The fallout from the failure of Congress to postpone cuts in Medicare payments to physicians — another provision attached to the jobs bill — also continued to make news. CongressDaily reported that even though the cut officially took effect June 1, the Centers for Medicare and Medicaid Services “ordered a temporary freeze on doctor payments” to allow Congress to complete action when lawmakers return from their break. Meanwhile, the American Medical Association unveiled “a multimillion-dollar print, television and radio ad campaign targeted at the Senate, which left for the Memorial Day recess without passing legislation to avoid a scheduled 21 percent cut in Medicare physician payments.” The organization also “released a survey of over 9,000 physicians, finding that nearly 60 percent of them considered opting out of Medicare in response to this year’s two previous short-term delays to the 21 percent payment cut” (McCarthy, 6/3).
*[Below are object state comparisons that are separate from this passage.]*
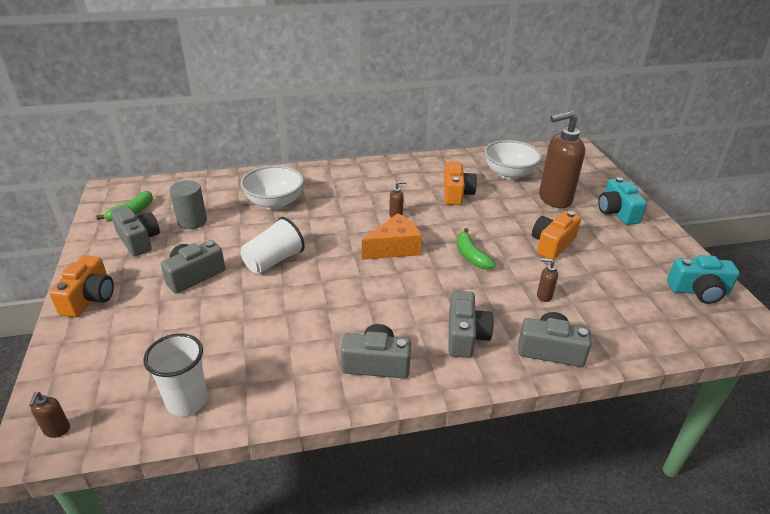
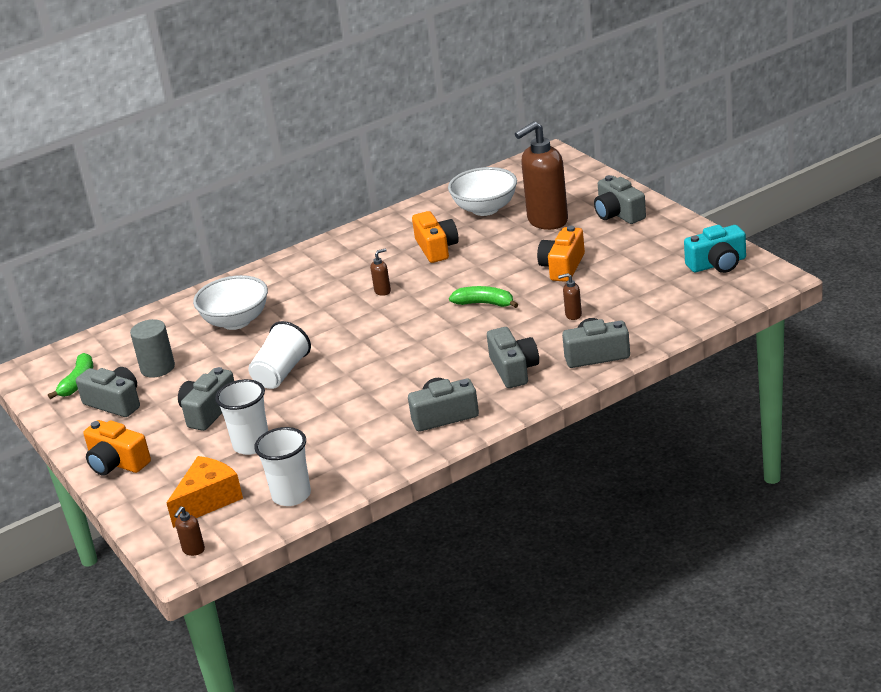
camera: 15 degrees left, 5 degrees down
brown soap dispenser [29,392,70,438] -> brown soap dispenser turned 45 degrees clockwise [174,506,205,556]
orange camera [49,255,114,317] -> orange camera turned 135 degrees clockwise [83,420,151,476]
orange cheese [362,213,422,260] -> orange cheese moved to [167,456,243,528]
green banana [457,228,496,270] -> green banana turned 150 degrees clockwise [449,286,518,308]
turquoise camera [598,177,647,225] -> grey camera [594,175,646,224]
none -> white cup [215,379,268,455]

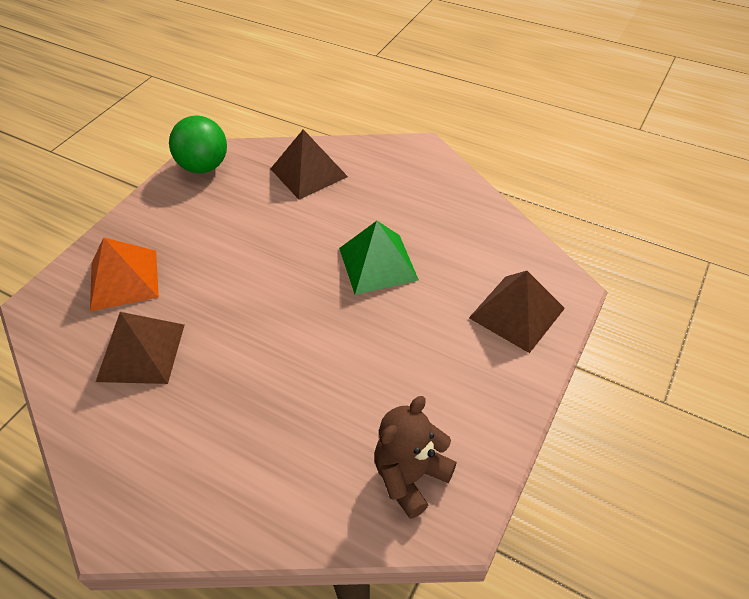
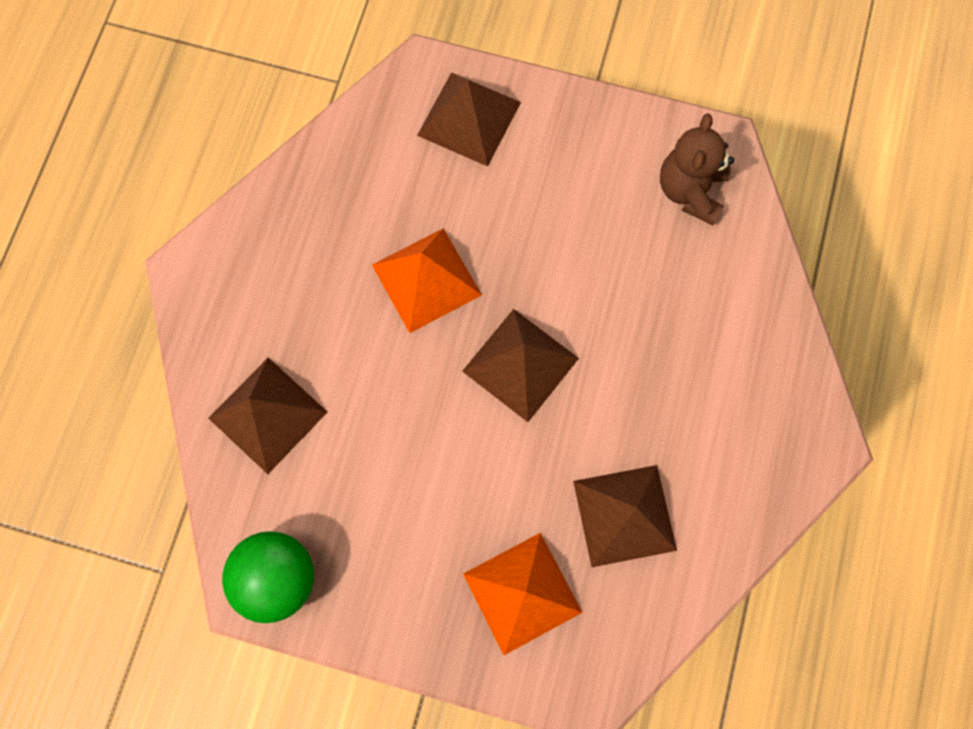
camera: 105 degrees left, 25 degrees up
green pyramid [339,221,419,295] -> orange pyramid [372,229,482,333]
brown teddy bear [374,396,457,519] -> brown teddy bear turned 75 degrees clockwise [660,113,734,225]
none -> brown pyramid [462,309,579,422]

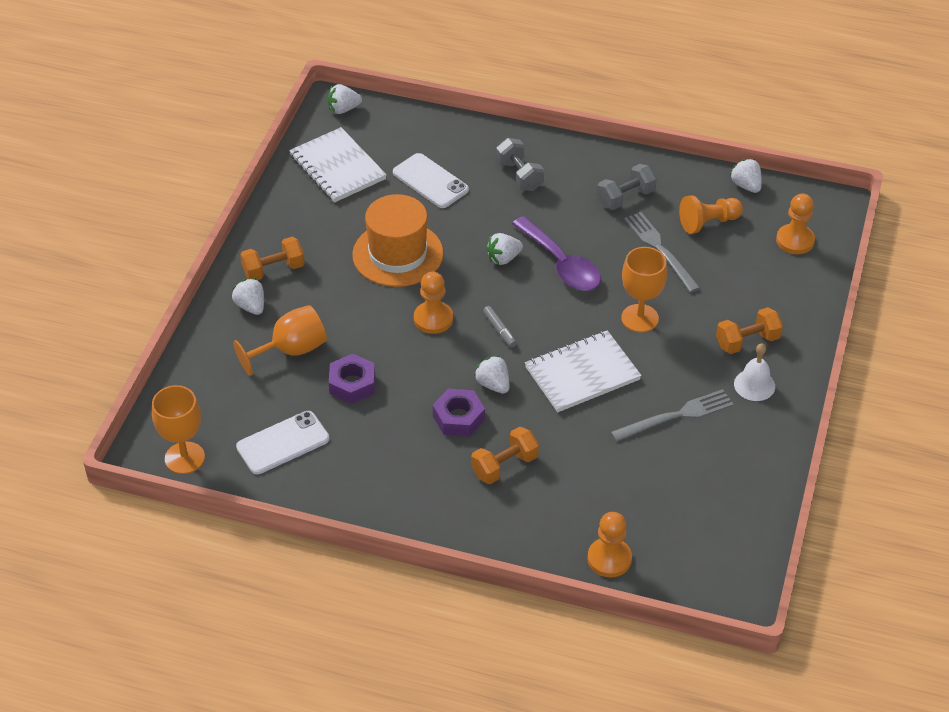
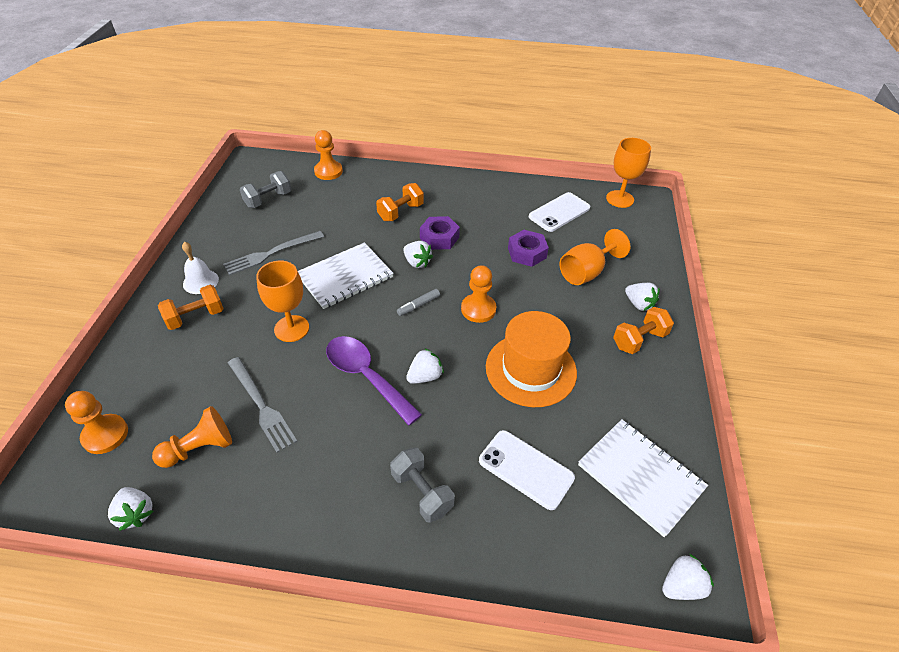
camera: 170 degrees right, 0 degrees up
grey marker [483,306,517,347] -> grey marker turned 90 degrees counterclockwise [397,289,440,316]
grey dumbbell [597,164,657,210] -> grey dumbbell moved to [240,171,291,208]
“Before Congress left town, the House of Representatives voted to postpone the pay cut,” Reuters reported. “But the Medicare pay issue has gotten caught up in Senate wrangling over budget deficits and the cost of an economic package that would extend jobless benefits and tax breaks aimed at stimulating the economy” (Smith, 6/3). And CongressDaily further explored how the “doc fix” became tangled up in deficit worries. “A senior Democratic aide said the deficit has become the overarching concern in many districts, more so than things like state Medicaid assistance and COBRA health insurance subsidies, both of which were dropped in the final bargaining. But in other cases, members voted ‘no’ largely because Medicaid and COBRA funds got the axe” (Cohn, 6/3). Finally, Roll Call reported how Democratic infighting over the Medicare “fix” and these other provisions stripped from the jobs bill have brought Senate and House leaders to a “dramatic low” in their relations (Dennis and Pierce, 6/1).
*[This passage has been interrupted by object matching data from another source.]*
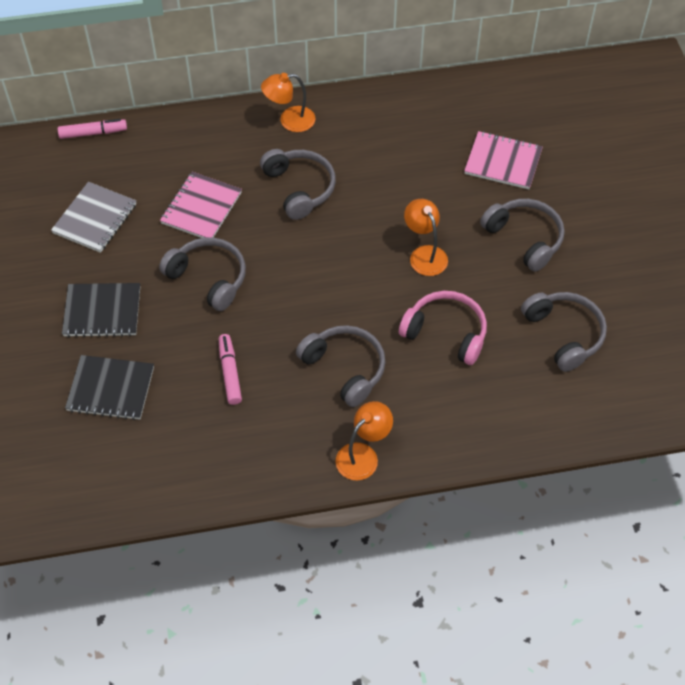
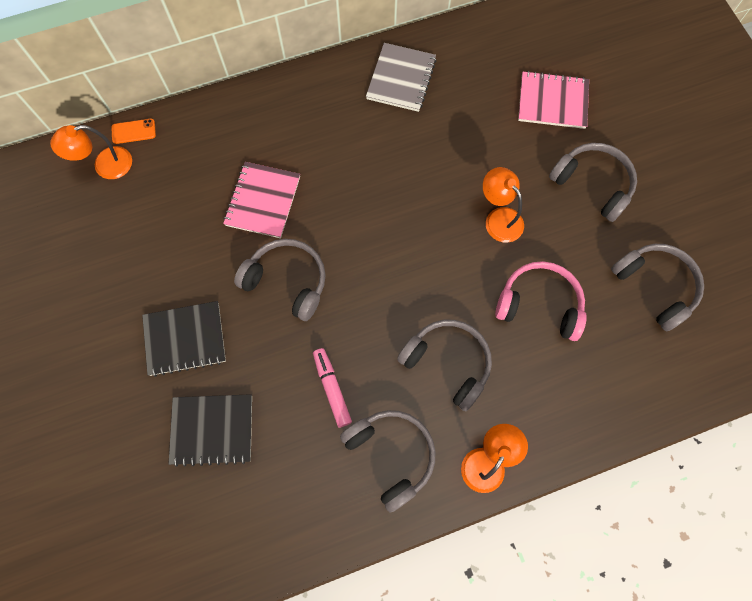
camera: 10 degrees left, 15 degrees up
grey notebook [51,182,136,253] -> grey notebook moved to [366,43,436,112]
pink marker [58,119,127,139] -> orange phone [111,119,156,144]
grey headphones [260,149,336,220] -> grey headphones moved to [340,410,435,512]
orange lamp [261,73,316,132] -> orange lamp moved to [50,125,132,179]

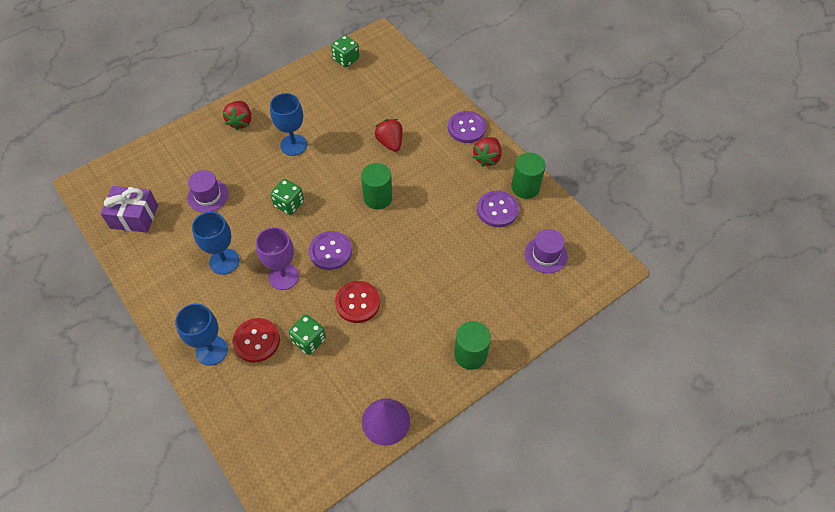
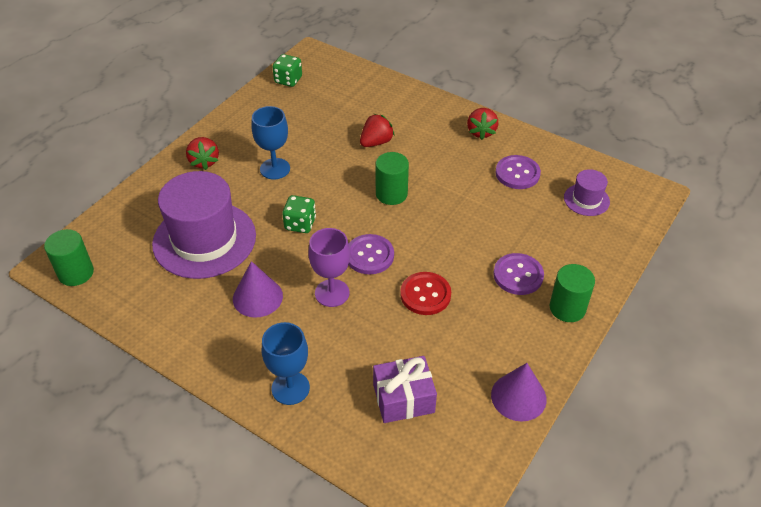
camera: 20 degrees left, 10 degrees down
purple gift [100,186,158,233] -> purple gift moved to [373,356,437,423]
purple hat [187,170,229,213] -> purple hat [152,171,256,279], size x2.15
blue goblet [192,212,240,275] -> purple cone [233,261,283,317]
red button [233,318,280,363] -> none
green dice [289,314,326,355] -> none
red strawberry [375,119,402,152] -> red strawberry turned 90 degrees clockwise [360,114,395,147]
purple button [448,111,486,143] -> purple button moved to [494,253,544,295]
green cylinder [511,153,546,199] -> green cylinder moved to [44,229,94,286]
Meanwhile, a front page story Thursday in The New York Times made waves in the health policy world by examining the work of the Dartmouth Atlas of Health Care. “In selling the health care overhaul to Congress, the Obama administration cited a once obscure research group at Dartmouth College to claim that it could not only cut billions in wasteful health care spending but make people healthier by doing so. But while the research compiled in [the Atlas] has been widely interpreted as showing the country’s best and worst care,” the researchers themselves acknowledged that their work “mainly shows the varying costs of care in the government’s Medicare program. Measures of the quality of care are not part of the formula. … The mistaken belief that the Dartmouth research proves that cheaper care is better care is widespread.” The lead Dartmouth researchers vigorously defended their work. And “[m]any other health researchers say Dartmouth should be praised for highlighting the tremendous differences in how patients are treated and for emphasizing that patients often fail to benefit from additional care” (Abelson and Harris, 6/2). Kaiser Health News reported that the critique also triggered significant activity among health policy bloggers (Steadman, 6/4).
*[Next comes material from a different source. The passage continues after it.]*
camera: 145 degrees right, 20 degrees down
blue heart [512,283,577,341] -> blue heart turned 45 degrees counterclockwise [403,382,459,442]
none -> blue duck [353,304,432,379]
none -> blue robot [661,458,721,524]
On the same day, the issue of Medicare’s geographic differences also was prominent as HHS Secretary Kathleen Sebelius made an appearance at the Mayo Clinic in Rochester, Minn., according to Minnesota Public Radio. “[A]n issue hanging over Sebelius’ visit is whether the new health care law does anything to equalize the amount of money Medicare pays to hospitals in different parts of the country. … As Congress debated the health care overhaul, Mayo Clinic voiced concerns that Medicare’s payment system was driving up the cost of health care because hospitals and clinics in some parts of the U.S. were performing many more tests” (Stawicki, 6/3).